===== Data supplied
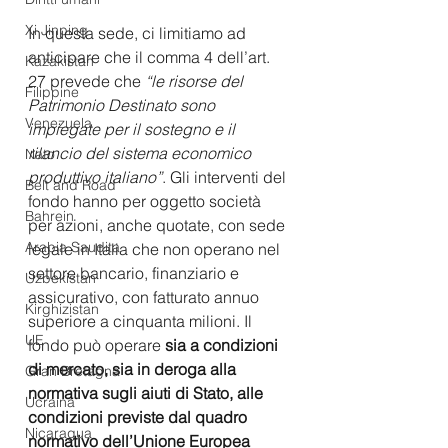
Xi Jinping
In questa sede, ci limitiamo ad 
anticipare che il comma 4 dell’art. 
Kazakistan
27 prevede che
“le risorse del 
Filippine
Patrimonio Destinato sono 
Venezuela
impiegate per il sostegno e il 
rilancio del sistema economico 
Nato
produttivo italiano”
. 
Gli interventi del 
Belt and Road
fondo hanno per oggetto società 
Bahrein
per azioni, anche quotate, con sede 
Arabia Saudita
legale in Italia che non operano nel 
settore bancario, finanziario e 
Uzbekistan
assicurativo, con fatturato annuo 
Kirghizistan
superiore a cinquanta milioni.
Il 
UE
fondo può operare
 sia a condizioni 
di mercato, sia in deroga alla 
Gran Bretagna
normativa sugli aiuti di Stato, alle 
Ucraina
condizioni previste dal quadro 
Nicaragua
normativo dell’Unione Europea 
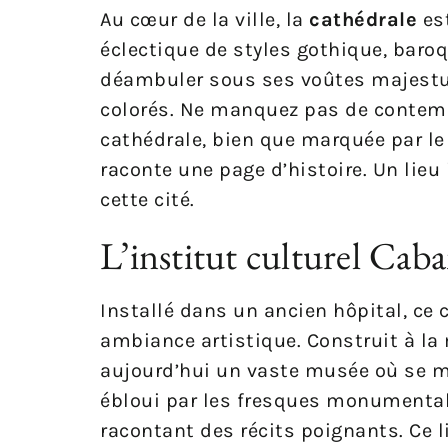
Au cœur de la ville, la
cathédrale
est
éclectique de styles gothique, baro
déambuler sous ses voûtes majestueu
colorés. Ne manquez pas de contem
cathédrale, bien que marquée par l
raconte une page d’histoire. Un lieu 
cette cité.
L’institut culturel Cab
Installé dans un ancien hôpital, ce
ambiance artistique. Construit à la m
aujourd’hui un vaste musée où se mê
ébloui par les fresques monumental
racontant des récits poignants. Ce 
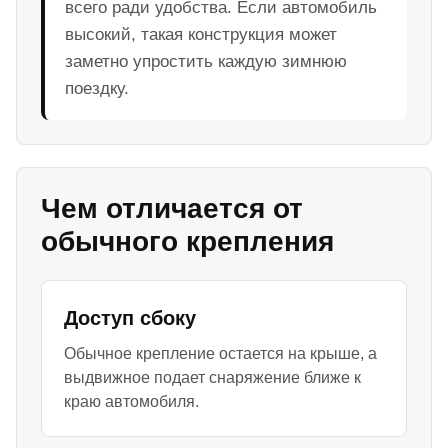
всего ради удобства. Если автомобиль
высокий, такая конструкция может
заметно упростить каждую зимнюю
поездку.
Чем отличается от
обычного крепления
Доступ сбоку
Обычное крепление остается на крыше, а
выдвижное подает снаряжение ближе к
краю автомобиля.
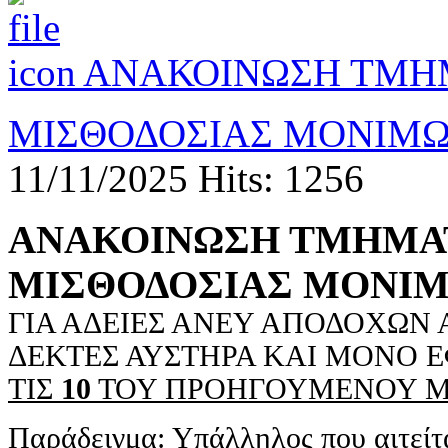
ΑΝΑΚΟΙΝΩΣΗ ΤΜΗΜ
ΜΙΣΘΟΔΟΣΙΑΣ ΜΟΝΙΜ
11/11/2025
Hits: 1256
ΑΝΑΚΟΙΝΩΣΗ ΤΜΗΜΑΤ
ΜΙΣΘΟΔΟΣΙΑΣ ΜΟΝΙ
ΓΙΑ ΑΔΕΙΕΣ ΑΝΕΥ ΑΠΟΔΟΧΩΝ
ΔΕΚΤΕΣ ΑΥΣΤΗΡΑ ΚΑΙ ΜΟΝΟ 
ΤΙΣ
10
ΤΟΥ ΠΡΟΗΓΟΥΜΕΝΟΥ 
Παράδειγμα: Υπάλληλος που αιτείτ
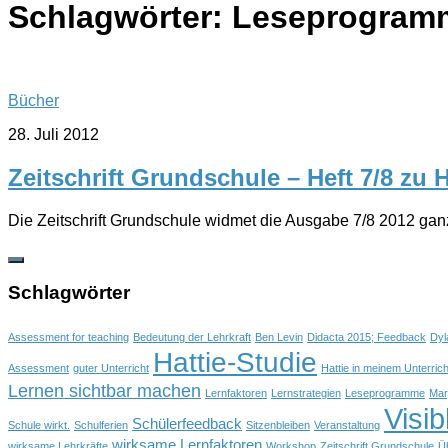
Schlagwörter:
Leseprogram
Bücher
28. Juli 2012
Zeitschrift Grundschule – Heft 7/8 zu H
Die Zeitschrift Grundschule widmet die Ausgabe 7/8 2012 ganz 
Schlagwörter
Assessment for teaching
Bedeutung der Lehrkraft
Ben Levin
Didacta 2015; Feedback
Dyl
Hattie-Studie
Assessment
guter Unterricht
Hattie in meinem Unterrich
Lernen sichtbar machen
Lernfaktoren
Lernstrategien
Leseprogramme
Mar
Visib
Schülerfeedback
Schule wirkt.
Schulferien
Sitzenbleiben
Veranstaltung
wirksame Lernfaktoren
wirksame Lehrkräfte
Workshop
Zeitschrift Grundschule
Ü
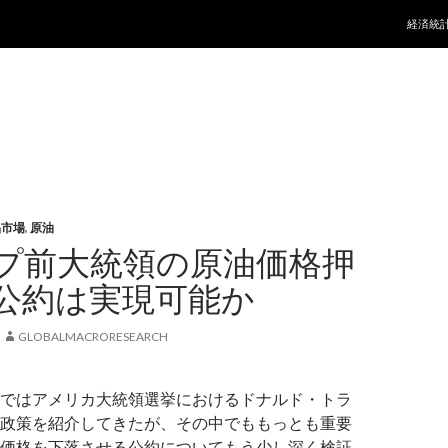
コンテ
経済統
品市場
,
原油
プ前大統領の原油価格押
公約は実現可能か
GLOBALMACRORESEARCH
ではアメリカ大統領選挙におけるドナルド・トラ
政策を紹介してきたが、その中でももっとも重要
価格を下落させる公約についてもう少し深く検証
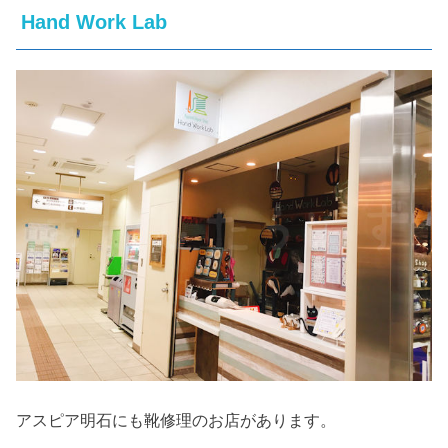
Hand Work Lab
アスピア明石にも靴修理のお店があります。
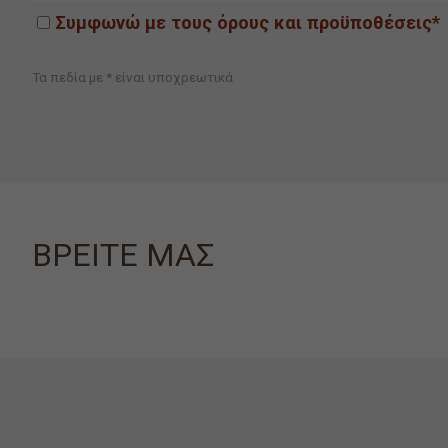
Συμφωνώ με τους όρους και προϋποθέσεις*
Τα πεδία με * είναι υποχρεωτικά
ΒΡΕΙΤΕ ΜΑΣ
==========
Would you please return every line in the listing where "Grundschule" shows up?

> **Answer for this exercise**
Zeitschrift Grundschule – Heft 7/8 zu H
Die Zeitschrift Grundschule widmet die Ausgabe 7/8 2012 ganz 
Zeitschrift Grundschule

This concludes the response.